Daniel Amenc avait pris son service huit minutes avant l’explosion de la bombe placée dans un casier des consignes. Chargé d’accrocher et décrocher les locos "en fond de gare", il dépose ses gants sur un gros radiateur dans un local. "J’ai vu cet énorme radiateur en fonte me passer devant, le faux plafond est tombé, j’ai été projeté". Sous la marquise de la gare, la première image qui s’est imprimée dans la mémoire de ce jeune cheminot de 21 ans, c’est "la poussière, la fumée et ce silence effrayant".

Hanté depuis 28 ans

Puis "tous ces gens qui gisaient partout, ces visions d’horreur". Son chef de service et l’autre homme d’équipe de sa brigade s’affairent à éteindre les débuts d’incendie, lui, court d’un gémissement à l’autre. "Puis les ambulances arrivent, la police verrouille tout" et cette image, gravée pour toujours, digne d’un champ de combat : "Je voyais un homme qui sautillait sur un pied, l’autre était arraché, il n’avait pas l’air d’avoir mal". Il a fallu qu’il entende "ça c’est une bombe" pour que Daniel Amenc prenne la mesure de l’attentat.

Il est vite renvoyé à son travail car il faut faire circuler les trains. La SNCF lui adresse, un mois plus tard, ses "sincères remerciements" et une gratification de trois cents francs. Et puis, plus de nouvelles jusqu’à une récente convocation devant la cour d’assises au procès Carlos. Daniel Amenc n’a pas été blessé mais la bombe a ouvert une brèche chez cet homme, hanté pendant vingt-huit ans par des images qui resurgissent pour une attitude, un mot, un son, une odeur, un homme paniqué dans les lieux confinés, dans l’impossibilité de monter dans un avion...
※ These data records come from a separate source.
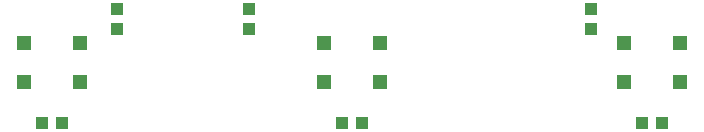
<source format=gtp>
G75*
%MOIN*%
%OFA0B0*%
%FSLAX25Y25*%
%IPPOS*%
%LPD*%
%AMOC8*
5,1,8,0,0,1.08239X$1,22.5*
%
%ADD10R,0.04331X0.03937*%
%ADD11R,0.03937X0.04331*%
%ADD12R,0.05118X0.04724*%
D10*
X0051714Y0051600D03*
X0058406Y0051600D03*
X0151714Y0051600D03*
X0158406Y0051600D03*
X0251714Y0051600D03*
X0258406Y0051600D03*
D11*
X0234560Y0082754D03*
X0234560Y0089446D03*
X0120560Y0089446D03*
X0120560Y0082754D03*
X0076560Y0082754D03*
X0076560Y0089446D03*
D12*
X0064312Y0078096D03*
X0045808Y0078096D03*
X0045808Y0065104D03*
X0064312Y0065104D03*
X0145808Y0065104D03*
X0164312Y0065104D03*
X0164312Y0078096D03*
X0145808Y0078096D03*
X0245808Y0078096D03*
X0264312Y0078096D03*
X0264312Y0065104D03*
X0245808Y0065104D03*
M02*

</source>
"Je pleure pour un oui pour un non"

Il dira son traumatisme aux juges, l’abandon aussi des victimes à leur sort. Une "vie déstabilisée" qu’il veut évoquer sous le nez de l’accusé. "Il ne faut pas qu’on nous oublie tous autant qu’on est qui avons souffert de ça. Et puis, on ne va pas laisser toute la tribune médiatique à Carlos". De l’autre côté de la Méditerranée, à Tlemcen, Smaïne Seghiri se souvient encore de menus détails : les clichés qu’il venait de faire au photomaton, les trois francs donnés à une femme qui demandait la charité avec son fils. Le jeune homme âgé de 28 ans attendait son train pour Paris en vue de sa première rencontre pour des fiançailles.

"La bombe a explosé à ma gauche. En une fraction de seconde, un morceau de métal m’a tranché la fesse. Un jeune pompier a enlevé sa veste pour m’en faire un oreiller. Smaïne s’est réveillé deux jours plus tard mais, "depuis, je suis toujours fatigué. Vingt-huit ans que je suis fatigué moralement, je n’ai pas réussi à avoir une vie professionnelle normale, de vie conjugale non plus. Je pleure pour un oui pour un non". A la télévision algérienne, il a vu "Monsieur Carlos" brandir le poing "comme un héros".

"Un monstre"

"Pour moi c’est un monstre, qu’est-ce que je lui ai fait ? J’ai rien à voir dans tout cela. Pour un franc glissé dans une caisse de consigne, il a détruit le monde et m’a brisé la vie". Lors de la guerre civile en Algérie, dans les années 1990, les bombes quotidiennes frappaient une à une la mémoire de Smaïne. Ne pas laisser toute la parole à Ilich Ramirez Sanchez, tel est l’un des objectifs des victimes qui iront devant la cour d’assises - Smaïne Seghiri a obtenu son visa pour la France - mais la justice a aussi des comptes à solder avec ces victimes qui n’ont jamais été indemnisées.

Nicolas Keramidas, l’avocat de M. Seghiri déposera tout un dossier de certificats médicaux, de prescriptions d’antidépresseurs. "Bien sûr que c’est très tard, bien sûr que c’est trop tard, observe Me Denis Fayolle, avocat de Daniel Amenc, mais, pour les victimes, mieux vaut tard que jamais.